● Work request:
For the records below, print the lines from the line with "3. Frequently referenced foundational topics" through the line with "- Performance optimization techniques" exactly as written; include both end lines and exclude the rest.

● Stored data:
********
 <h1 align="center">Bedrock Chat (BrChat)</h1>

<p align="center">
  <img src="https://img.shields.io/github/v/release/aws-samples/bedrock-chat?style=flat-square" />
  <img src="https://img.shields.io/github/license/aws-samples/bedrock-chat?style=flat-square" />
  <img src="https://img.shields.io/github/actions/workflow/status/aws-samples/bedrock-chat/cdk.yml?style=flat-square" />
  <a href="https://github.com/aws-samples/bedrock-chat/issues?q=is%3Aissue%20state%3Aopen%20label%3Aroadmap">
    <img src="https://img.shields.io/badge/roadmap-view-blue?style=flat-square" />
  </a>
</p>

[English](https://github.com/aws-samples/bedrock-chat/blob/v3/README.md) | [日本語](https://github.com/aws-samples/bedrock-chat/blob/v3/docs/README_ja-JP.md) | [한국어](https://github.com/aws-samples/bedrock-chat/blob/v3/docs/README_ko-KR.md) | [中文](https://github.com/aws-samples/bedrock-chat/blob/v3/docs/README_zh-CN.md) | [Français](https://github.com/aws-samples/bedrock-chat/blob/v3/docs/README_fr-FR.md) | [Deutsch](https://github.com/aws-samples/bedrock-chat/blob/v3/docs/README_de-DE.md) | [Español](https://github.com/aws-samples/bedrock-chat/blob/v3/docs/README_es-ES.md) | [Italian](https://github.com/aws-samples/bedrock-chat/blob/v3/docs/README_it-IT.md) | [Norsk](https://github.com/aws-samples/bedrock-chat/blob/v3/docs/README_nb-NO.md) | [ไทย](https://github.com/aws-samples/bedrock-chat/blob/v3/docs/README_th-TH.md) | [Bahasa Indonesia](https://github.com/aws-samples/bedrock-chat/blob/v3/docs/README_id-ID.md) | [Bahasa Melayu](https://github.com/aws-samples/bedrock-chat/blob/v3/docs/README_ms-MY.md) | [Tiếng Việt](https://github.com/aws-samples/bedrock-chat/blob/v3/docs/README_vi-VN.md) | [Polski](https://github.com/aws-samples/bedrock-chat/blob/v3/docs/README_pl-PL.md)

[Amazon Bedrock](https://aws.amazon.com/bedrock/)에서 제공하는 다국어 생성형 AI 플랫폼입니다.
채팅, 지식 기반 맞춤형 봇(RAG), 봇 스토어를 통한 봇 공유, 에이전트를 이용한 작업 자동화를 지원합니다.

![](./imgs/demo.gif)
********
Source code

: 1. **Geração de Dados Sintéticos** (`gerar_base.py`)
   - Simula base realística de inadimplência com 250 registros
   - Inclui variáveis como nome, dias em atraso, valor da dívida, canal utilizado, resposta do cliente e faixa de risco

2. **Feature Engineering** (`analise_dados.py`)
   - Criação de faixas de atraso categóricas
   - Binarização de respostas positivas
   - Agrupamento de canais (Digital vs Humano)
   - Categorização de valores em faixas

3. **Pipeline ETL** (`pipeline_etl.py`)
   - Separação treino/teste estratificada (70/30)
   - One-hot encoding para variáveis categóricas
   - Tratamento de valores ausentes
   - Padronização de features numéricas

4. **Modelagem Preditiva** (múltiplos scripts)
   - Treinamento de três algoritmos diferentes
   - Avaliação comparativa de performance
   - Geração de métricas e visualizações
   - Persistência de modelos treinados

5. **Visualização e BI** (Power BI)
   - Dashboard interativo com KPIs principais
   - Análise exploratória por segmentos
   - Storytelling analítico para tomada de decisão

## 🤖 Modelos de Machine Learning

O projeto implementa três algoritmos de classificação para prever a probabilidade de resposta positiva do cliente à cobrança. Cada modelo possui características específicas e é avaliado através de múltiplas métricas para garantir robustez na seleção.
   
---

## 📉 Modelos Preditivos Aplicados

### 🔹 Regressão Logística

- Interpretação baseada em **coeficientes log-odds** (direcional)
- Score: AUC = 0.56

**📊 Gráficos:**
********
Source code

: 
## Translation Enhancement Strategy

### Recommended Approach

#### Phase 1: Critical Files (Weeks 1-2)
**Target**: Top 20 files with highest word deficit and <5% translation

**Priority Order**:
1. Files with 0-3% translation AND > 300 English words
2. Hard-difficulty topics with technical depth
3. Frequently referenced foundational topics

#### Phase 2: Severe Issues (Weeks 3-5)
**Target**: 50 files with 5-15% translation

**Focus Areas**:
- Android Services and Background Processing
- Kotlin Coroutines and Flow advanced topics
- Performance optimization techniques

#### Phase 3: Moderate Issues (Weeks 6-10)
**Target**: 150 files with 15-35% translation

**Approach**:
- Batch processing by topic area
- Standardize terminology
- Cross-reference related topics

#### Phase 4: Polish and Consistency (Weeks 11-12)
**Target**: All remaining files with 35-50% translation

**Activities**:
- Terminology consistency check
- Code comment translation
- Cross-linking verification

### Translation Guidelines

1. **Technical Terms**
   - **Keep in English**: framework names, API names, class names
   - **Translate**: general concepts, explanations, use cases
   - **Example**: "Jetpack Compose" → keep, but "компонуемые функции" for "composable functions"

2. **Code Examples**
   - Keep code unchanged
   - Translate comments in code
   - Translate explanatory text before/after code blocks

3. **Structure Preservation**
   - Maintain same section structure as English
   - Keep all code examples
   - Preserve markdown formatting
********
● Solution to this exercise:
3. Frequently referenced foundational topics

#### Phase 2: Severe Issues (Weeks 3-5)
**Target**: 50 files with 5-15% translation

**Focus Areas**:
- Android Services and Background Processing
- Kotlin Coroutines and Flow advanced topics
- Performance optimization techniques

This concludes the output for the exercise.